The project now distinguishes clearly between the original design target and the current best-performing recipe. The original target was explicit safety-direction transfer: extract a text-side safe/unsafe direction, then align multimodal hidden-state differences to that direction during LoRA finetuning. In practice, the direct harmful-only + explicit alignment route often improved safety by pushing the model into over-refusal. The current mainline therefore uses harmful-only multimodal LoRA finetuning with preventative steering: a small set of benign probes is used only as a behavioral anchor, while an additional over-refusal penalty suppresses drift toward blanket refusal.
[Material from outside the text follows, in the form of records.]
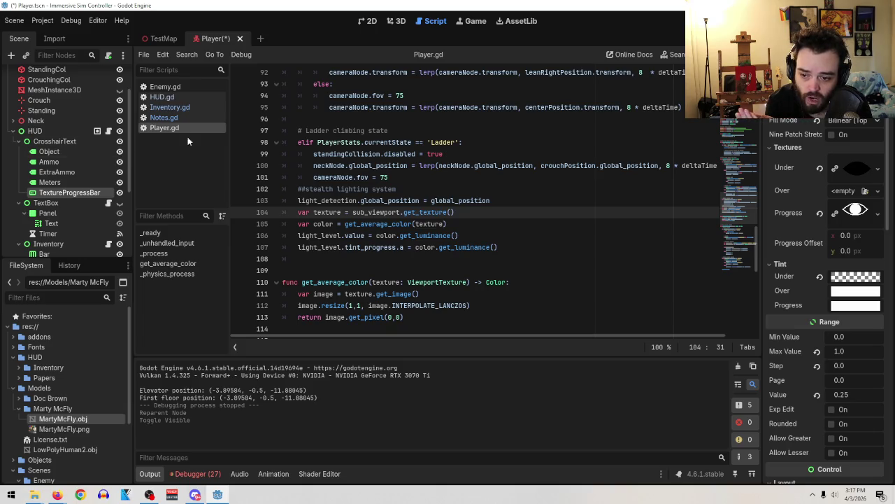
click(393, 21)
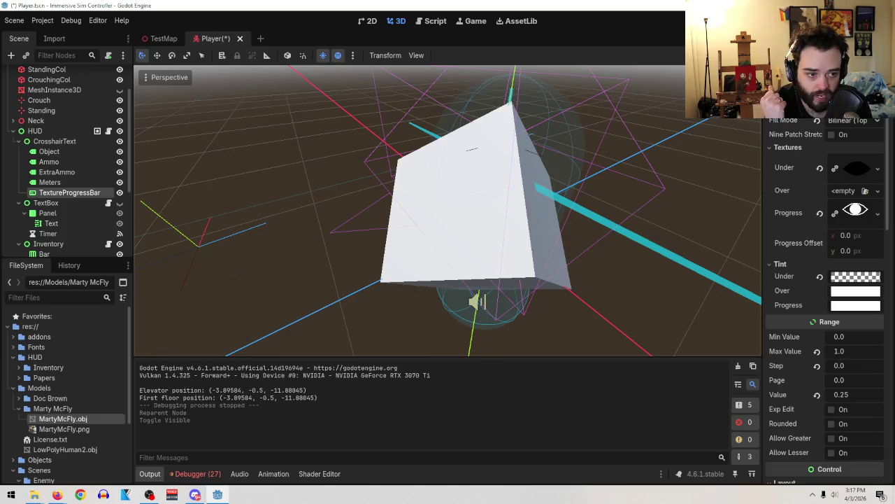
Save the Player scene and switch to the TestMap scene
click(16, 20)
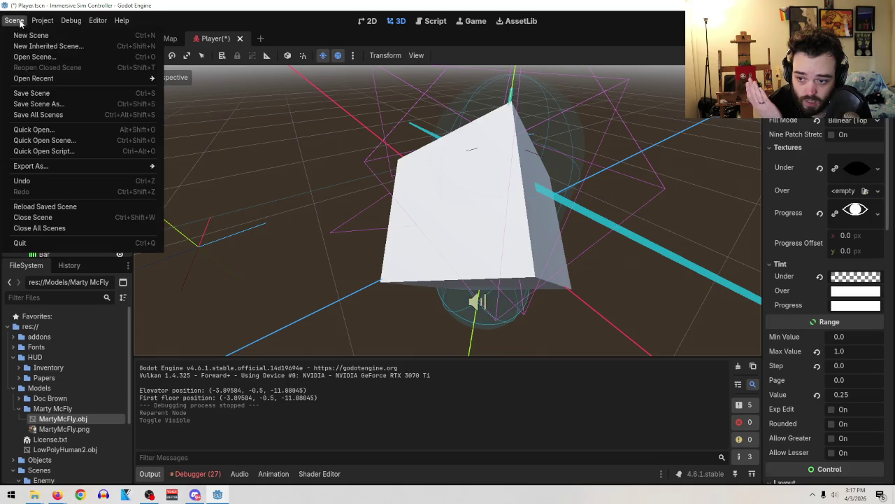
click(56, 99)
click(163, 39)
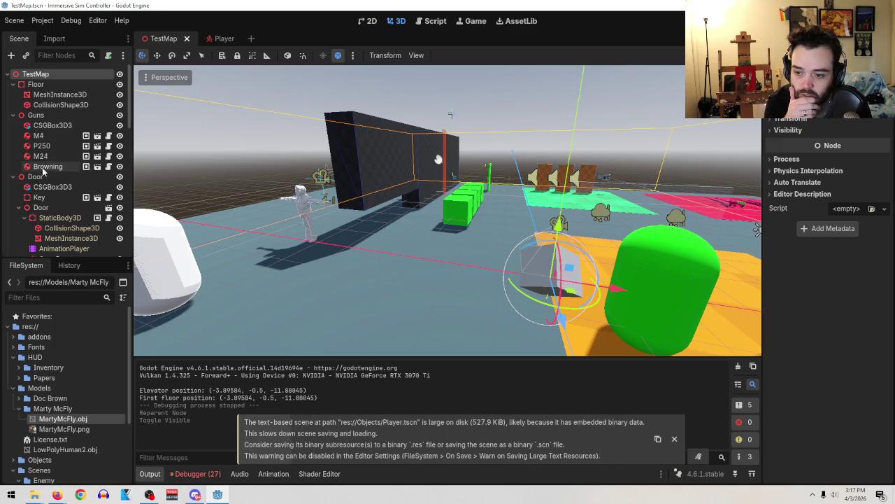
Frame the Player node in the 3D view, orbit higher, and run the game with F5
scroll(75, 184, down, 10)
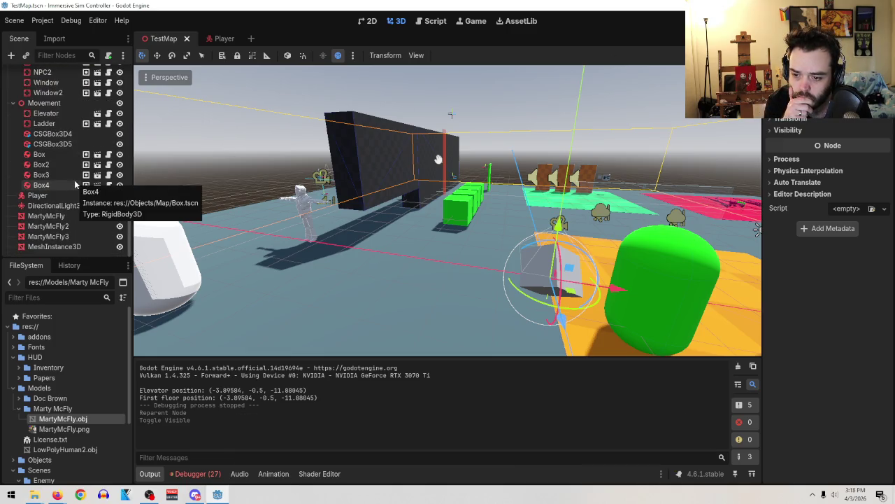
click(37, 195)
key(f)
mouse_move(520, 233)
mouse_down()
mouse_move(519, 258)
mouse_move(598, 221)
mouse_up()
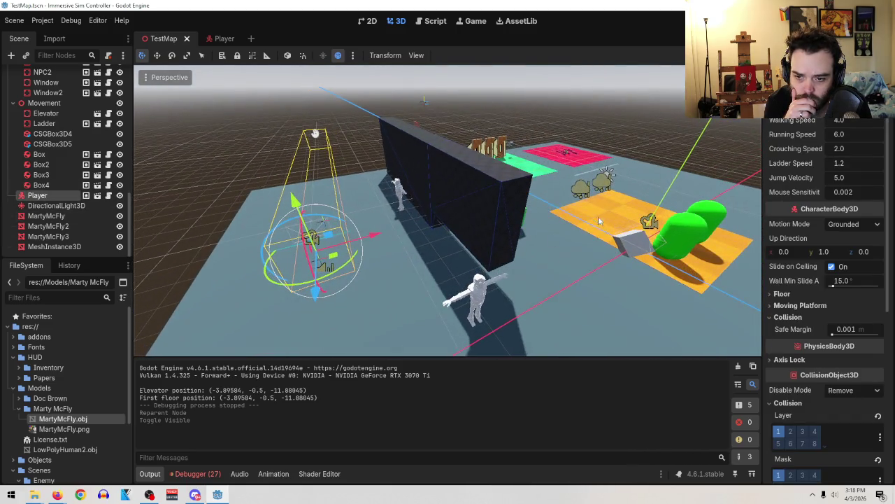
key(F5)
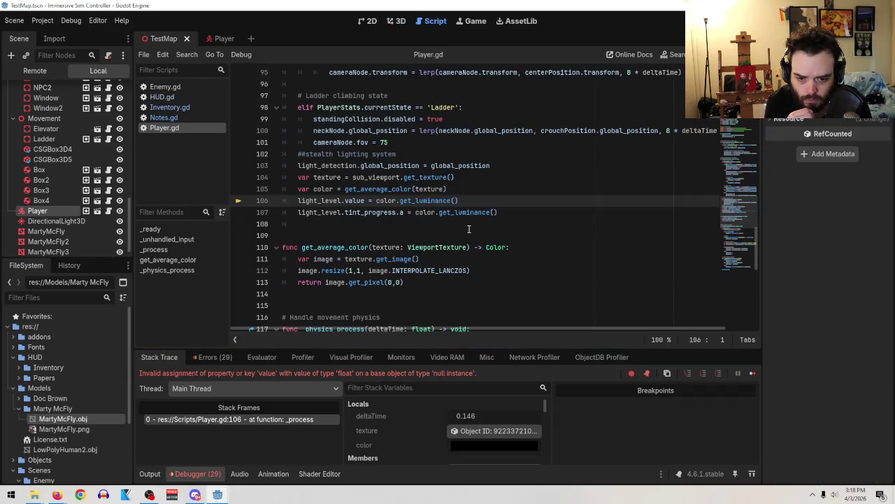
In the Player scene's script, select the old $HUD/TextureProgressBar path on line 49
mouse_move(489, 208)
The resulting objective keeps the safety gains of harmful-only training while preserving general multimodal capability much better than the pure alignment route.

What Is Implemented Now

  • Project-local dataset layout is in place under data/mm-safetybench and data/jailbreakv-28k.
  • Native Qwen2.5-VL LoRA fine-tuning is implemented in src/lora_finetune.py and exposed through main.py lora.
  • Image-conditioned evaluation is implemented through main.py eval and the current collator/evaluator path.
  • The codebase now includes an explicit alignment-training path:
    • alignment config fields in LoRAConfig
    • per-record alignment payload derivation from safe_text, unsafe_text, multimodal_text, and image_path
    • combined LM loss + pair/global alignment loss in the training loop
    • helper coverage in tests/test_lora_alignment.py
  • The first explicit alignment-enabled training run has completed successfully:
    • output dir: output/alignment_run_20260316_r1c
    • one epoch on 3360 records
    • global_step=210
    • final_loss=0.004323
    • intermediate checkpoints through checkpoint-200
  • The current mainline checkpoint is the harmful-only preventative-steering run:
    • output dir: output/planned_harmful_only_preventative_steering_r1
    • mainline checkpoint: checkpoint-300
    • training mix:
      • harmful_compliance=3360
      • safe_helpful=0
    • preventative steering:
      • preventative_anchor_weight=0.05
      • preventative_overrefusal_weight=0.10
      • preventative_projection_margin=0.02
  • A behavior-mix side-reference run is kept for comparison only:
    • output dir: output/behavior_mix_mmstar512_r1
    • side-reference checkpoint: checkpoint-150
    • use case: contamination audit and mixed-data comparison, not the main project claim
  • A newer-base replication on local Qwen3.5-9B is also now recorded:
    • output dir: output/qwen3.5_preventative_steering_r2_fixedlogic
    • evaluated checkpoint: checkpoint-300
    • same harmful-only preventative recipe:
      • preventative_anchor_weight=0.05
      • preventative_overrefusal_weight=0.10
      • preventative_projection_margin=0.02
    • caveat:
      • its first standalone MMBench artifact was invalid because the evaluator left thinking enabled and used right-padding in batched generation
      • the repaired artifact is results/qwen3.5_r2_ckpt300_mmbench_full_fixedeval.json and supersedes results/qwen3.5_r2_ckpt300_mmbench_full.json
  • MMStar overlap auditing and an independent held-out capability path are now implemented:
    • overlap audit artifacts: results/ablation/mmstar_overlap_audit.csv and results/ablation/mmstar_overlap_audit.md
    • held-out split builder: src/mmstar_heldout.py
    • independent held-out eval entrypoint: scripts/run_mmstar_heldout_eval.py
  • Multi-agent orchestration support exists for dataset prep, script generation, preflight checks, and lightweight readiness artifacts.
  • A dedicated mainline technical summary is available at docs/preventative_steering_mainline.md.
  • A one-page project briefing is available at docs/project_briefing_onepage.md.
  • A final handoff-oriented technical scheme is available at docs/final_technical_scheme.md.
  • A paper-style abstract draft is available at docs/paper_style_abstract.md.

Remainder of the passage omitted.